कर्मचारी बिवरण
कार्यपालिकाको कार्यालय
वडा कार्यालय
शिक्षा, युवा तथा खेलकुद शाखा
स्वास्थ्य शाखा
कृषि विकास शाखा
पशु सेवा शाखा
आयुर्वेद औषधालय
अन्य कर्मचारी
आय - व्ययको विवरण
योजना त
==
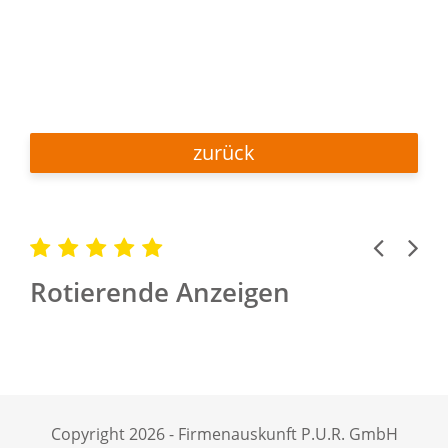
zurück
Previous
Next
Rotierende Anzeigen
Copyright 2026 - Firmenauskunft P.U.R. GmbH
...
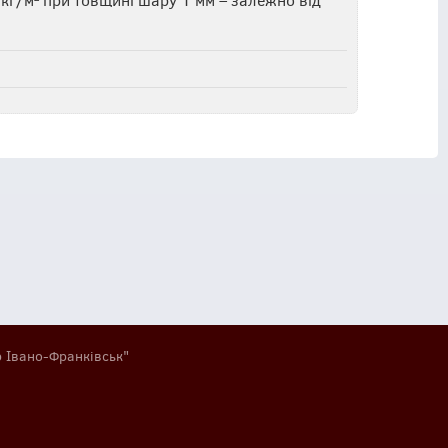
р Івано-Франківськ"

(What you have to do): Extract every line from the items above that contains the word "Copyright".

(Written answer):
Copyright 2026 - Firmenauskunft P.U.R. GmbH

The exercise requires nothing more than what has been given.